--- Lavoro richiesto ---
A – Riporta dal testo sui nuraghi il passo che va da "Le murature delle" fino a "sovrapposte eventualmente ospitate." compreso.
B – Per favore, riscrivi come elenco puntato il paragrafo del testo sui nuraghi che inizia con "Le murature delle torri mostrano", conservandone i fatti principali.
C – Scrivi il seguito del testo sui nuraghi, partendo da dopo la sua ultima frase.

--- Testo del documento ---
---+---

Le strutture murarie dei nuraghi – a differenza dei “protonuraghi” – sono realizzate con filari
ordinati di pietre disposte, con un criterio abbastanza evoluto di sovrapposizione, a corsi alternati
(la pietra superiore fra le due mezzerie di quelle inferiori): questo avviene soprattutto
nelle parti superiori dell’edificio mentre nei livelli inferiori la regolarità è meno marcata e a
volte è anche difficile seguire un unico filare per l’intera circonferenza. In diversi nuraghi pare
evidente che fra le pietre di costruzione siano stati reimpiegati anche dei veri e propri menhir,
sicuramente rinvenuti in loco – spicca fra tutti quello di m 3,20 di lunghezza riutilizzato come
architrave interno nel nuraghe Rodas-Bulzi –, un utilizzo dunque deliberato di questi antichi
manufatti di culto che, considerati gli evidenti problemi nella messa in opera, potrebbe essere
ricollegato alla volontà di rimarcare la sacralità dell’atto di fondazione dell’edificio e di rinsaldare
il legame con i propri antenati.

Le murature delle torri mostrano un’inclinazione più o meno accentuata, di norma intorno
ai 10°, che in molti casi non è costante ma diminuisce fortemente nella parte superiore della
struttura (come nell’esempio del nuraghe Nuraddeo-Suni). Il modulo della camera può essere replicato in verticale, almeno su tre livelli sovrapposti, dando origine a torri di notevole elevazione. Purtroppo, nessun nuraghe ha conservato intatta la parte superiore per cui è impossibile stabilire quale potesse essere effettivamente l’altezza massima di una torre nuragica e quale fosse il numero massimo di camere sovrapposte eventualmente ospitate.

---+---

--- Estratto del dataset ---
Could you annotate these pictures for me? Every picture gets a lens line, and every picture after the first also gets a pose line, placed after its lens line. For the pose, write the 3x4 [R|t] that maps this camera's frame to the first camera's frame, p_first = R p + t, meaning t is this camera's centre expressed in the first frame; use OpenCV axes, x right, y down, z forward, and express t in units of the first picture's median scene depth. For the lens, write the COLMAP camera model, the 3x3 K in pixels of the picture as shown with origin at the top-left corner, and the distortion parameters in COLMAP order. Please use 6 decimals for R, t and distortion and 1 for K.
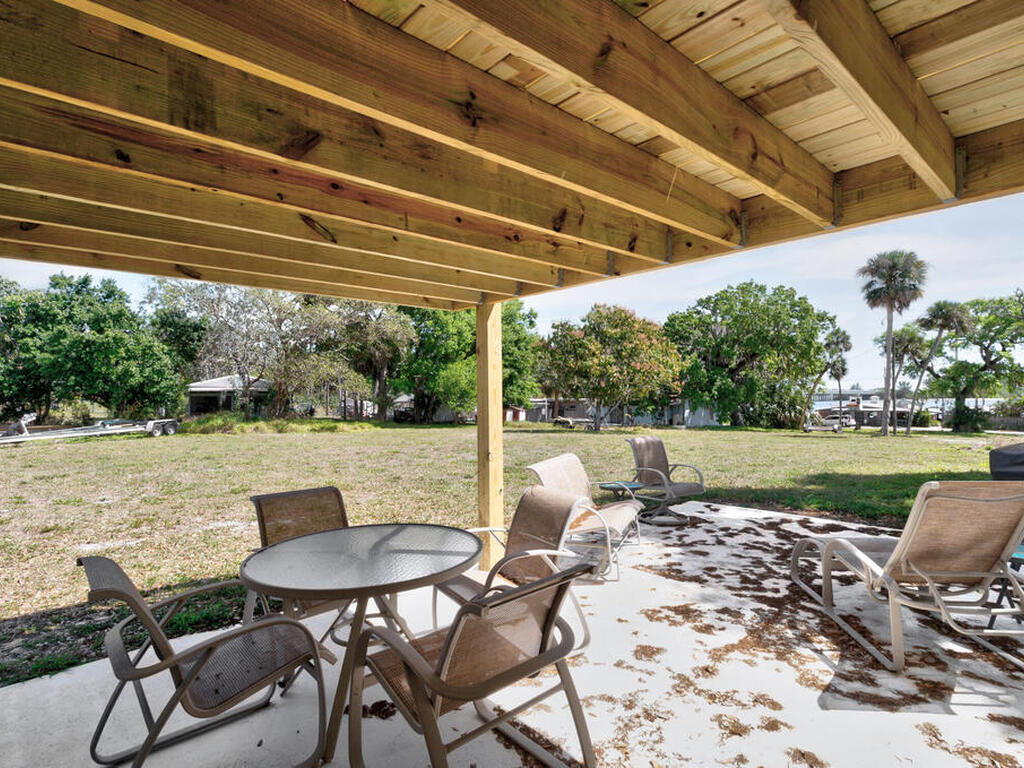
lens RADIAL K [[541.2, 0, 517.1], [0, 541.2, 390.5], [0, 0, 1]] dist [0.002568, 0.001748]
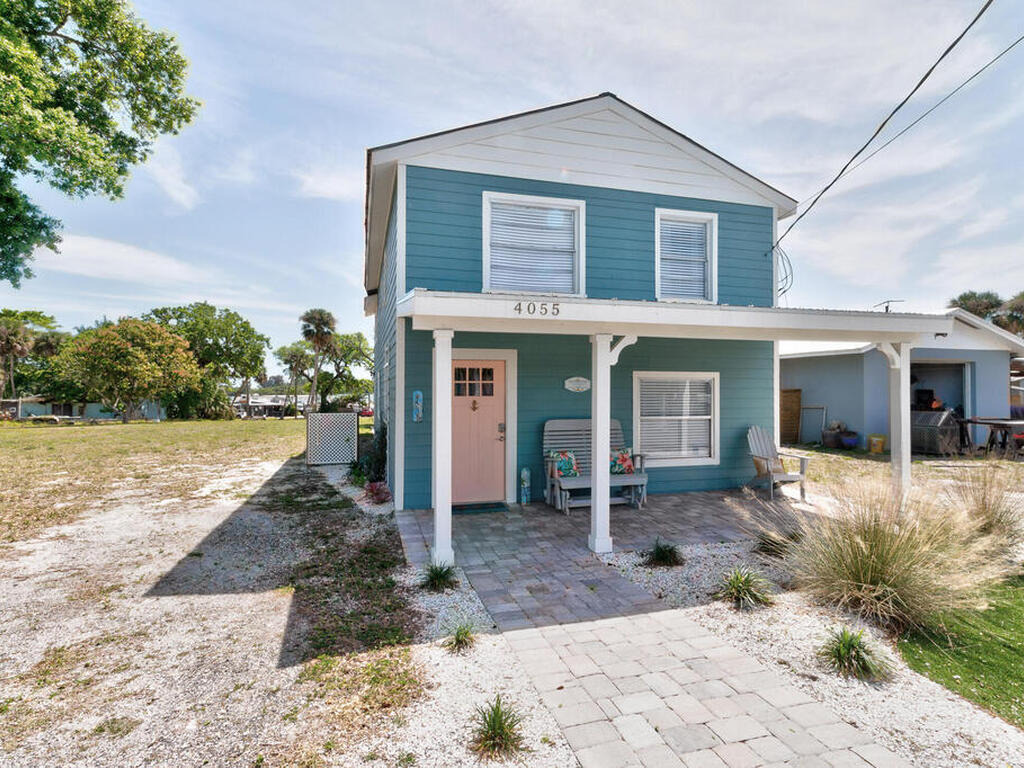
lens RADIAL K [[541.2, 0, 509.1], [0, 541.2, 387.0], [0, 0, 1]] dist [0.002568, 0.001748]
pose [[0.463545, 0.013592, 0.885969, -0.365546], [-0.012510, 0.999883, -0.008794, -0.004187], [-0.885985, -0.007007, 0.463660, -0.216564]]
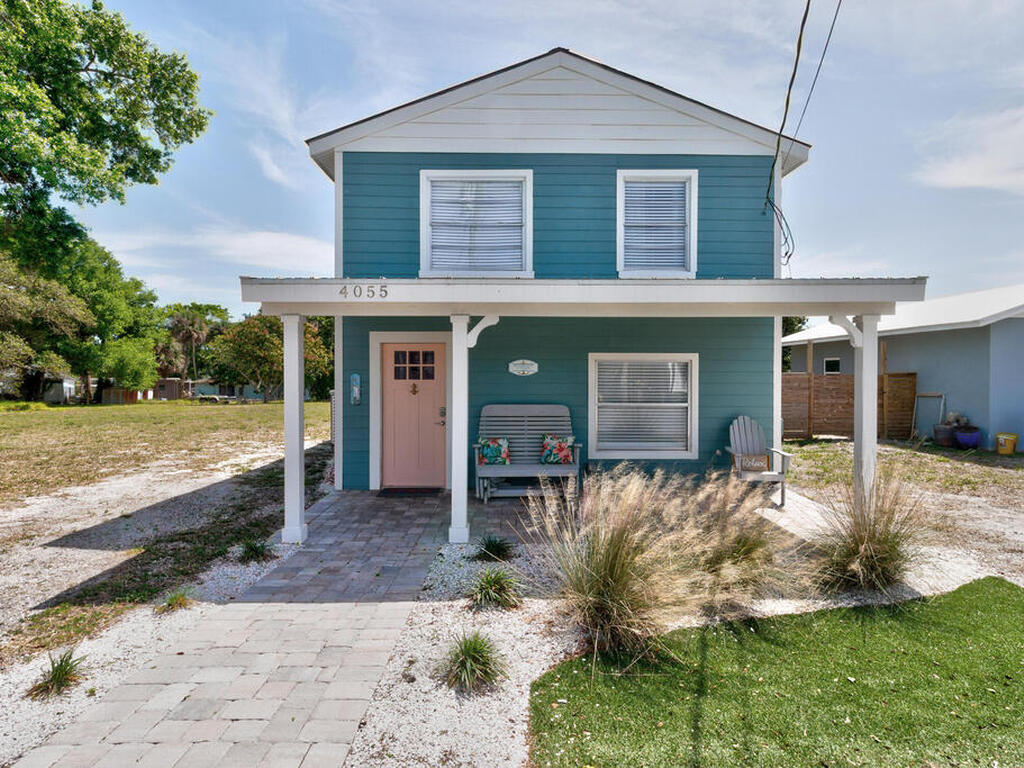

---+---

--- Risposte ai compiti ---
A –
Le murature delle torri mostrano un’inclinazione più o meno accentuata, di norma intorno
ai 10°, che in molti casi non è costante ma diminuisce fortemente nella parte superiore della
struttura (come nell’esempio del nuraghe Nuraddeo-Suni). Il modulo della camera può essere replicato in verticale, almeno su tre livelli sovrapposti, dando origine a torri di notevole elevazione. Purtroppo, nessun nuraghe ha conservato intatta la parte superiore per cui è impossibile stabilire quale potesse essere effettivamente l’altezza massima di una torre nuragica e quale fosse il numero massimo di camere sovrapposte eventualmente ospitate.

B –
- Le murature delle torri hanno un'inclinazione più o meno accentuata, di norma intorno ai 10°.
- In molti casi l'inclinazione non è costante e diminuisce fortemente nella parte superiore della struttura, come nel nuraghe Nuraddeo-Suni.
- Il modulo della camera può ripetersi in verticale almeno su tre livelli sovrapposti, dando origine a torri molto alte.
- Nessun nuraghe ha conservato intatta la parte superiore. Per questo è impossibile stabilire l'altezza massima di una torre nuragica e il numero massimo di camere sovrapposte.

C –
Allo stato attuale, le torri conservano intatta una o due camere sovrapposte, spesso con
tracce di un terzo ambiente crollato: l’altezza massima residua, registrata nel nuraghe Santu
Antine-Torralba, è di m 17,55 – mentre è di oltre 20-21 metri l’altezza originaria ipotizzata
– ma simulazioni informatiche condotte sui materiali di crollo del nuraghe Arrubiu-Orroli indicano
che la torre centrale di quel complesso (alt. residua m 14) dovesse svettare ad almeno
27 metri di altezza. I nuraghi dovevano comunque essere delle strutture piuttosto slanciate,
considerato che il diametro di base negli edifici più imponenti poteva raggiungere i 15 metri
mentre nella generalità delle torri (nuraghi singoli o torri centrali di bastioni complessi) si
attesta intorno ai 10 metri.

Il crollo dell’elevato ci impedisce di verificare come dovesse presentarsi la parte sommitale
di un nuraghe che viene, in genere, ipotizzata sulla base di pochi ma significativi elementi.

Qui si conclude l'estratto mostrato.